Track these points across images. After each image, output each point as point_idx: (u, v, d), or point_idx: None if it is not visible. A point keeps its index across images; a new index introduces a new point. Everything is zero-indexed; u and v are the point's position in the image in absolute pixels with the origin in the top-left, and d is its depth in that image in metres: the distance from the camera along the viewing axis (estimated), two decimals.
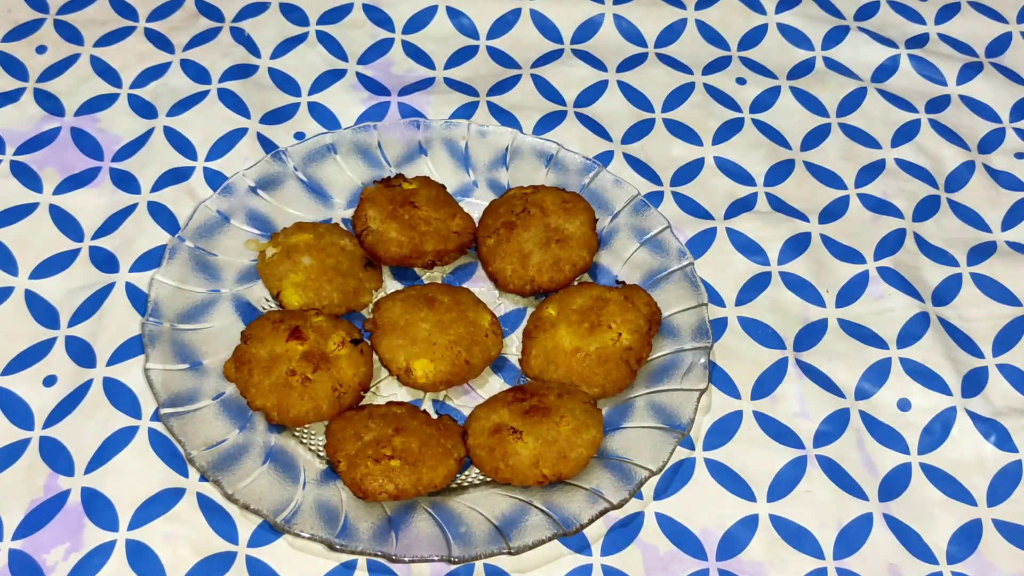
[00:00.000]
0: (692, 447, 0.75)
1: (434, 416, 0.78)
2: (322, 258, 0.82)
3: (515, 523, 0.72)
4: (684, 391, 0.78)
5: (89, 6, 0.94)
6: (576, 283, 0.84)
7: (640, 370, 0.80)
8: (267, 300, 0.84)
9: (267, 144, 0.90)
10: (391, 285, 0.85)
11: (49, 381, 0.74)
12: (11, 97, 0.87)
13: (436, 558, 0.70)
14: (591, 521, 0.72)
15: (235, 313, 0.81)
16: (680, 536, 0.71)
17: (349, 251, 0.83)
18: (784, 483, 0.71)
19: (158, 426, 0.74)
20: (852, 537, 0.68)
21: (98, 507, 0.69)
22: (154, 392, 0.75)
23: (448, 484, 0.75)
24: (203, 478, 0.72)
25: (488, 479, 0.76)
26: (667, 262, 0.84)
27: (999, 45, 0.99)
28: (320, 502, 0.73)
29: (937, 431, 0.72)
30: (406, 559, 0.70)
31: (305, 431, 0.78)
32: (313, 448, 0.77)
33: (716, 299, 0.81)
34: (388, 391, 0.81)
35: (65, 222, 0.82)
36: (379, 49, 0.97)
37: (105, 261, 0.82)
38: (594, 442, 0.75)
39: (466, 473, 0.78)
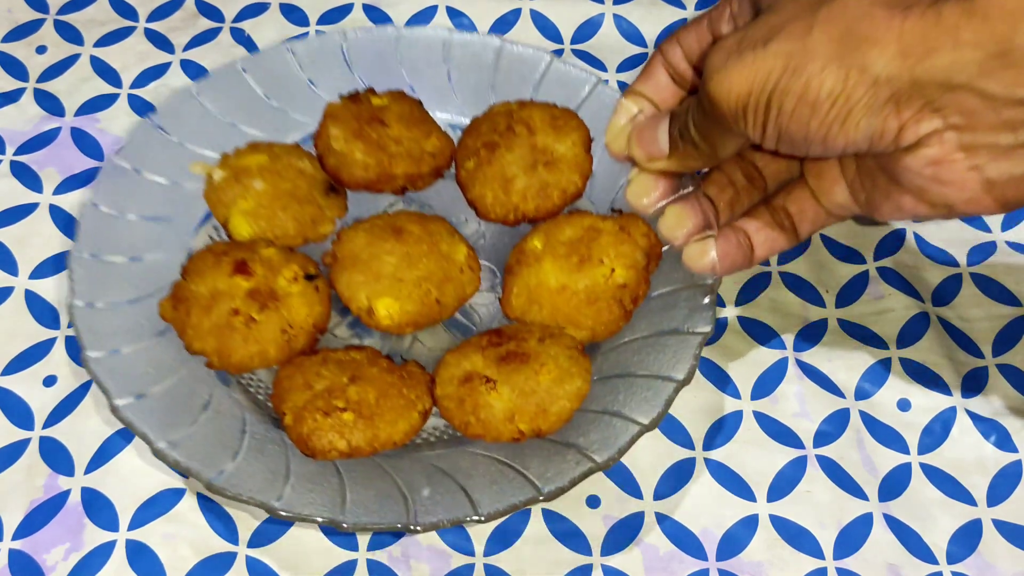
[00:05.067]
0: (692, 447, 0.72)
1: (399, 363, 0.69)
2: (276, 182, 0.73)
3: (486, 485, 0.64)
4: (684, 335, 0.69)
5: (89, 6, 0.94)
6: (566, 212, 0.75)
7: (635, 311, 0.71)
8: (216, 230, 0.75)
9: None
10: (357, 212, 0.77)
11: (49, 381, 0.73)
12: (11, 97, 0.87)
13: (395, 525, 0.62)
14: (573, 483, 0.63)
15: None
16: (680, 536, 0.68)
17: (309, 175, 0.74)
18: (784, 483, 0.70)
19: None
20: (852, 537, 0.67)
21: (98, 507, 0.68)
22: (77, 333, 0.67)
23: (410, 440, 0.66)
24: (128, 432, 0.68)
25: (457, 435, 0.68)
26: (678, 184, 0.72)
27: None
28: (263, 460, 0.65)
29: (937, 431, 0.72)
30: (357, 527, 0.61)
31: (251, 379, 0.70)
32: (260, 399, 0.68)
33: (716, 300, 0.76)
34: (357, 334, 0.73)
35: (65, 222, 0.81)
36: None
37: None
38: (579, 393, 0.65)
39: (433, 427, 0.68)
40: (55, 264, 0.79)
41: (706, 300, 0.70)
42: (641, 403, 0.66)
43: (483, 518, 0.62)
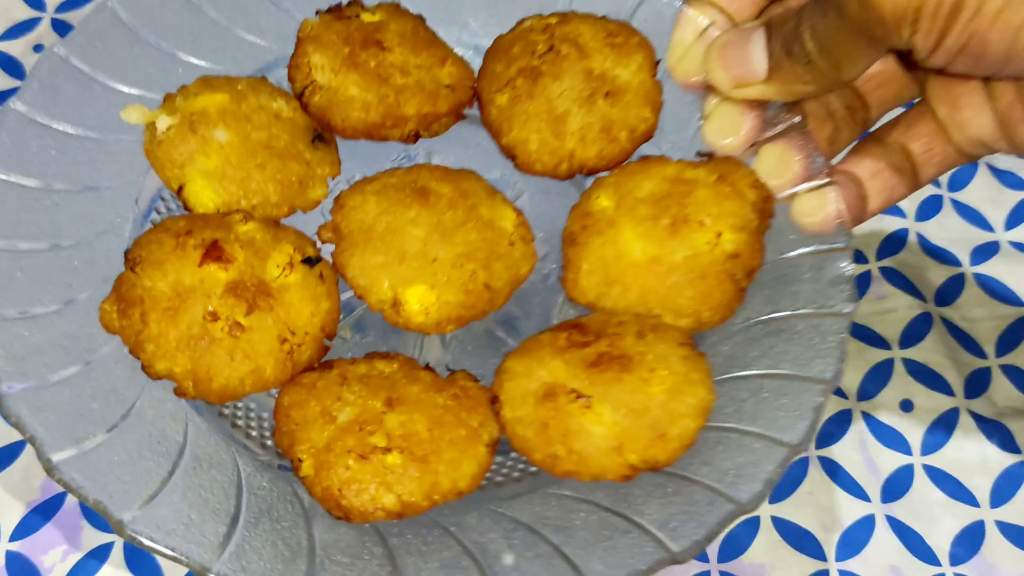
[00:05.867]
0: None
1: (444, 375, 0.52)
2: (246, 130, 0.56)
3: (590, 544, 0.48)
4: (818, 316, 0.53)
5: (87, 5, 0.89)
6: (636, 158, 0.59)
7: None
8: (164, 200, 0.55)
9: None
10: (353, 169, 0.61)
11: None
12: (8, 96, 0.78)
13: None
14: (711, 536, 0.48)
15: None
16: None
17: (287, 119, 0.58)
18: (786, 484, 0.68)
19: None
20: (854, 539, 0.66)
21: None
22: None
23: (478, 485, 0.48)
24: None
25: (537, 471, 0.53)
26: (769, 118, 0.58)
27: None
28: (273, 530, 0.48)
29: (940, 432, 0.71)
30: None
31: (240, 410, 0.54)
32: (254, 436, 0.49)
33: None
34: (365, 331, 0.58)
35: None
36: None
37: None
38: (703, 407, 0.50)
39: (498, 462, 0.50)
40: None
41: (844, 268, 0.53)
42: (777, 414, 0.51)
43: None
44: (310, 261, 0.52)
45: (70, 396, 0.49)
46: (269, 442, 0.51)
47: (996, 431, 0.71)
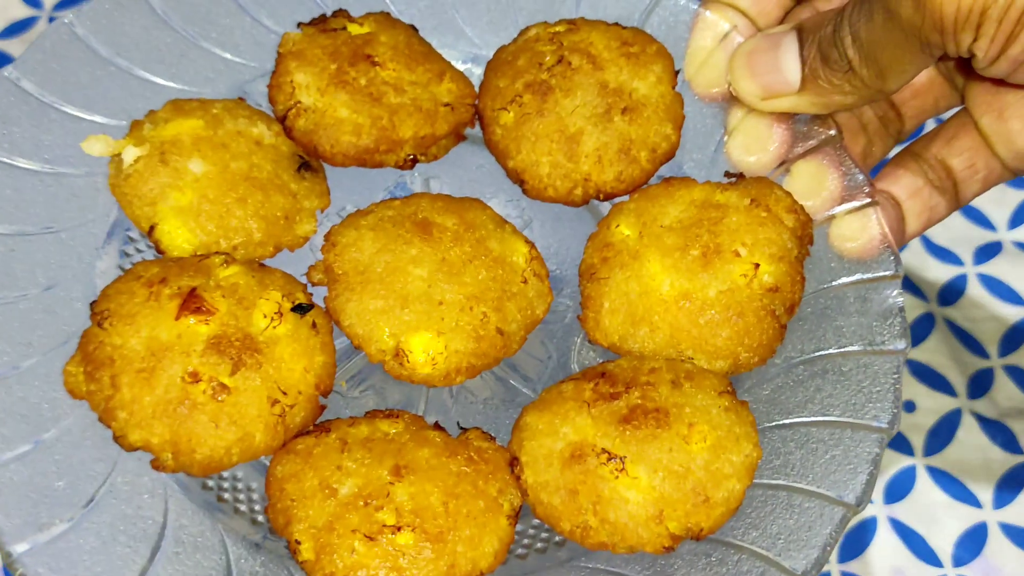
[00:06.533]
0: None
1: (455, 433, 0.47)
2: (223, 160, 0.51)
3: None
4: (868, 354, 0.48)
5: (85, 4, 0.83)
6: (658, 180, 0.54)
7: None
8: (134, 241, 0.49)
9: None
10: (344, 200, 0.57)
11: None
12: None
13: None
14: None
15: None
16: None
17: (268, 146, 0.53)
18: None
19: None
20: (857, 540, 0.66)
21: None
22: None
23: (502, 563, 0.43)
24: None
25: (563, 540, 0.48)
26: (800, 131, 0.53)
27: None
28: None
29: (942, 433, 0.71)
30: None
31: (226, 480, 0.49)
32: (243, 511, 0.44)
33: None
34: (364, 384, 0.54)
35: None
36: None
37: None
38: (749, 465, 0.46)
39: (519, 530, 0.46)
40: None
41: (893, 298, 0.48)
42: (829, 468, 0.46)
43: None
44: (301, 309, 0.47)
45: (31, 475, 0.42)
46: (261, 517, 0.46)
47: (999, 432, 0.71)
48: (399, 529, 0.41)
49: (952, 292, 0.78)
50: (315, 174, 0.54)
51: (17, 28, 0.88)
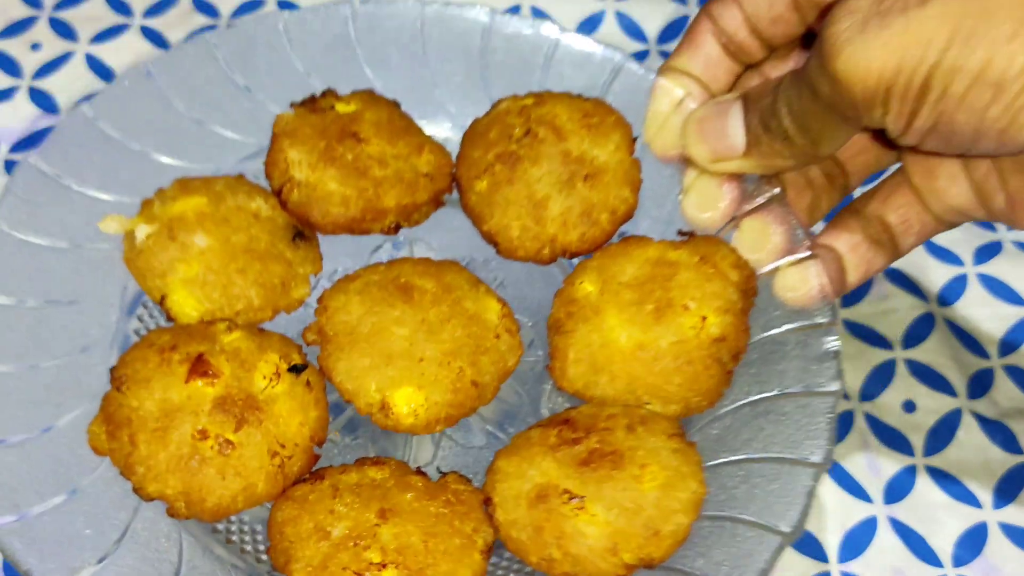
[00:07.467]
0: None
1: (436, 477, 0.51)
2: (225, 234, 0.55)
3: None
4: (805, 396, 0.52)
5: (84, 3, 0.92)
6: (619, 238, 0.58)
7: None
8: (147, 308, 0.54)
9: None
10: (335, 261, 0.61)
11: None
12: (5, 95, 0.85)
13: None
14: None
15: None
16: None
17: (266, 218, 0.57)
18: None
19: None
20: (857, 540, 0.66)
21: None
22: None
23: None
24: None
25: (531, 572, 0.52)
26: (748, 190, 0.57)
27: None
28: None
29: (942, 433, 0.71)
30: None
31: (233, 523, 0.53)
32: (249, 551, 0.49)
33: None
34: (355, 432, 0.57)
35: None
36: None
37: None
38: (695, 501, 0.49)
39: (493, 562, 0.50)
40: None
41: (829, 344, 0.53)
42: (769, 499, 0.50)
43: None
44: (296, 369, 0.51)
45: (63, 524, 0.48)
46: (264, 556, 0.51)
47: (999, 432, 0.70)
48: (384, 566, 0.46)
49: (952, 292, 0.77)
50: (308, 242, 0.58)
51: (17, 28, 0.89)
* * *
◆ **Exercise requirements**: Return the listing above word for word, with the pictures removed.

◆ **Solution for this problem**:
Track these points across images. After each image, output each point as point_idx: (u, v, d), or point_idx: None if it is not visible. A point keeps its index across images; a new index introduces a new point. Everything is zero-indexed; u and v are the point's position in the image in absolute pixels with the origin in the top-left, and d is its depth in that image in metres: the distance from the camera along the viewing axis (estimated), two decimals.
[00:00.000]
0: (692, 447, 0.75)
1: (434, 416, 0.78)
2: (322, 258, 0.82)
3: (515, 523, 0.72)
4: (684, 391, 0.78)
5: (89, 6, 0.94)
6: (576, 283, 0.84)
7: (640, 370, 0.80)
8: (267, 300, 0.84)
9: (267, 144, 0.90)
10: (391, 285, 0.85)
11: (49, 381, 0.74)
12: (11, 97, 0.87)
13: (436, 558, 0.70)
14: (591, 521, 0.72)
15: (235, 313, 0.81)
16: (680, 536, 0.71)
17: (349, 251, 0.83)
18: (784, 483, 0.71)
19: (158, 426, 0.74)
20: (852, 537, 0.68)
21: (98, 507, 0.69)
22: (154, 392, 0.75)
23: (448, 484, 0.75)
24: (203, 478, 0.72)
25: (488, 479, 0.76)
26: (667, 262, 0.84)
27: (999, 45, 0.99)
28: (320, 502, 0.73)
29: (937, 431, 0.72)
30: (406, 559, 0.70)
31: (305, 431, 0.78)
32: (313, 448, 0.77)
33: (716, 299, 0.81)
34: (388, 391, 0.81)
35: (65, 222, 0.82)
36: (379, 49, 0.97)
37: (105, 261, 0.82)
38: (594, 442, 0.75)
39: (466, 473, 0.78)
[00:05.067]
0: (692, 447, 0.72)
1: (399, 363, 0.69)
2: (276, 182, 0.73)
3: (486, 485, 0.64)
4: (684, 335, 0.69)
5: (89, 6, 0.94)
6: (566, 212, 0.75)
7: (635, 311, 0.71)
8: (216, 230, 0.75)
9: None
10: (357, 212, 0.77)
11: (49, 381, 0.73)
12: (11, 97, 0.87)
13: (395, 525, 0.62)
14: (573, 483, 0.63)
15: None
16: (680, 536, 0.68)
17: (309, 175, 0.74)
18: (784, 483, 0.70)
19: None
20: (852, 537, 0.67)
21: (98, 507, 0.68)
22: (77, 333, 0.67)
23: (410, 440, 0.66)
24: (128, 432, 0.68)
25: (457, 435, 0.68)
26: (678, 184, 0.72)
27: None
28: (263, 460, 0.65)
29: (937, 431, 0.72)
30: (357, 527, 0.61)
31: (251, 379, 0.70)
32: (260, 399, 0.68)
33: (716, 300, 0.76)
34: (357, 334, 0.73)
35: (65, 222, 0.81)
36: None
37: None
38: (579, 393, 0.65)
39: (433, 427, 0.68)
40: (55, 264, 0.79)
41: (706, 300, 0.70)
42: (641, 403, 0.66)
43: (483, 518, 0.62)
[00:05.867]
0: None
1: (444, 375, 0.52)
2: (246, 130, 0.56)
3: (590, 544, 0.48)
4: (818, 316, 0.53)
5: (87, 5, 0.89)
6: (636, 158, 0.59)
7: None
8: (164, 200, 0.55)
9: None
10: (353, 169, 0.61)
11: None
12: (8, 96, 0.78)
13: None
14: (711, 536, 0.48)
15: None
16: None
17: (287, 119, 0.58)
18: (786, 484, 0.68)
19: None
20: (854, 539, 0.66)
21: None
22: None
23: (478, 485, 0.48)
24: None
25: (537, 471, 0.53)
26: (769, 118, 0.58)
27: None
28: (273, 530, 0.48)
29: (940, 432, 0.71)
30: None
31: (240, 410, 0.54)
32: (254, 436, 0.49)
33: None
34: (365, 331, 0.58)
35: None
36: None
37: None
38: (703, 407, 0.50)
39: (498, 462, 0.50)
40: None
41: (844, 268, 0.53)
42: (777, 414, 0.51)
43: None
44: (310, 261, 0.52)
45: (70, 396, 0.49)
46: (269, 442, 0.51)
47: (996, 431, 0.71)
[00:06.533]
0: None
1: (455, 433, 0.47)
2: (223, 160, 0.51)
3: None
4: (868, 354, 0.48)
5: (85, 4, 0.83)
6: (658, 180, 0.54)
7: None
8: (134, 241, 0.49)
9: None
10: (344, 200, 0.57)
11: None
12: None
13: None
14: None
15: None
16: None
17: (268, 146, 0.53)
18: None
19: None
20: (857, 540, 0.66)
21: None
22: None
23: (502, 563, 0.43)
24: None
25: (563, 540, 0.48)
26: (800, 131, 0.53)
27: None
28: None
29: (942, 433, 0.71)
30: None
31: (226, 480, 0.49)
32: (243, 511, 0.44)
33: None
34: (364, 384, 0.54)
35: None
36: None
37: None
38: (749, 465, 0.46)
39: (519, 530, 0.46)
40: None
41: (893, 298, 0.48)
42: (829, 468, 0.46)
43: None
44: (301, 309, 0.47)
45: (31, 475, 0.42)
46: (261, 517, 0.46)
47: (999, 432, 0.71)
48: (399, 529, 0.41)
49: (952, 292, 0.78)
50: (315, 174, 0.54)
51: (17, 28, 0.88)
[00:07.467]
0: None
1: (436, 477, 0.51)
2: (225, 234, 0.55)
3: None
4: (805, 396, 0.52)
5: (84, 3, 0.92)
6: (619, 238, 0.58)
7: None
8: (147, 308, 0.54)
9: None
10: (335, 261, 0.61)
11: None
12: (5, 95, 0.85)
13: None
14: None
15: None
16: None
17: (266, 218, 0.57)
18: None
19: None
20: (857, 540, 0.66)
21: None
22: None
23: None
24: None
25: (531, 572, 0.52)
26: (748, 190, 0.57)
27: None
28: None
29: (942, 433, 0.71)
30: None
31: (233, 523, 0.53)
32: (249, 551, 0.49)
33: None
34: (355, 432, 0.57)
35: None
36: None
37: None
38: (695, 501, 0.49)
39: (493, 562, 0.50)
40: None
41: (829, 344, 0.53)
42: (769, 499, 0.50)
43: None
44: (296, 369, 0.51)
45: (63, 524, 0.48)
46: (264, 556, 0.51)
47: (999, 432, 0.70)
48: (384, 566, 0.46)
49: (952, 292, 0.77)
50: (308, 242, 0.58)
51: (17, 28, 0.89)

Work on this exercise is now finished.